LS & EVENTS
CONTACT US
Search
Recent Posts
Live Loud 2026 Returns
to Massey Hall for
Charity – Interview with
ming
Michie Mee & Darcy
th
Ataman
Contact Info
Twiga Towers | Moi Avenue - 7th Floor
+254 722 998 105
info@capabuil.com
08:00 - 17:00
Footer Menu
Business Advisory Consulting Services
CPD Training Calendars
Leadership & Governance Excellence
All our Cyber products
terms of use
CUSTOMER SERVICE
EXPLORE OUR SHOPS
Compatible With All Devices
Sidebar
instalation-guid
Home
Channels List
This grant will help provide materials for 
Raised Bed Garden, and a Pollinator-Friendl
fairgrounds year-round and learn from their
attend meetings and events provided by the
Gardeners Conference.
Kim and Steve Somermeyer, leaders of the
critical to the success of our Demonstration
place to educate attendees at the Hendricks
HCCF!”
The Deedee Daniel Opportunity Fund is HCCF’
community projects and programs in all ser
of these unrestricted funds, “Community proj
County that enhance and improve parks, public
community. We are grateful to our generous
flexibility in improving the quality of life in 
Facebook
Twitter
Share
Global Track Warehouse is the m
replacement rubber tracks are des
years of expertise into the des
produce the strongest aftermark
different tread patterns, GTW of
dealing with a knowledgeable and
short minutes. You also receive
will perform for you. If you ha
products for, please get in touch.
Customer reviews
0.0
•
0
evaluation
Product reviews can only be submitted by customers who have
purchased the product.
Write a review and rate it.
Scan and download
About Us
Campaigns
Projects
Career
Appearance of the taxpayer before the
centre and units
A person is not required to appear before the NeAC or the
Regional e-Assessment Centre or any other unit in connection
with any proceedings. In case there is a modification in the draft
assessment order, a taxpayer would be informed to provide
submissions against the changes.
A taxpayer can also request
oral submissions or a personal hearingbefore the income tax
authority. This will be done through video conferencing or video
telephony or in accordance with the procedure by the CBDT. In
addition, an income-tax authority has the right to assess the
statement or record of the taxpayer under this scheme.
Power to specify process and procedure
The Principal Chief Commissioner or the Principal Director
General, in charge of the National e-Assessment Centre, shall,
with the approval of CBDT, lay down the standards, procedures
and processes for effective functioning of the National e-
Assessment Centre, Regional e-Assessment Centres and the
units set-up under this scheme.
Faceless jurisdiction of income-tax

-----

■ EXERCISE DIRECTIONS: Put everything from the first line down to the line containing "Footer Menu", both included, into a JSON list of strings, one string per line, with blank lines left out.

■ ANSWER TO THE EXERCISE:
[
  "LS & EVENTS",
  "CONTACT US",
  "Search",
  "Recent Posts",
  "Live Loud 2026 Returns",
  "to Massey Hall for",
  "Charity – Interview with",
  "ming",
  "Michie Mee & Darcy",
  "th",
  "Ataman",
  "Contact Info",
  "Twiga Towers | Moi Avenue - 7th Floor",
  "+254 722 998 105",
  "info@capabuil.com",
  "08:00 - 17:00",
  "Footer Menu"
]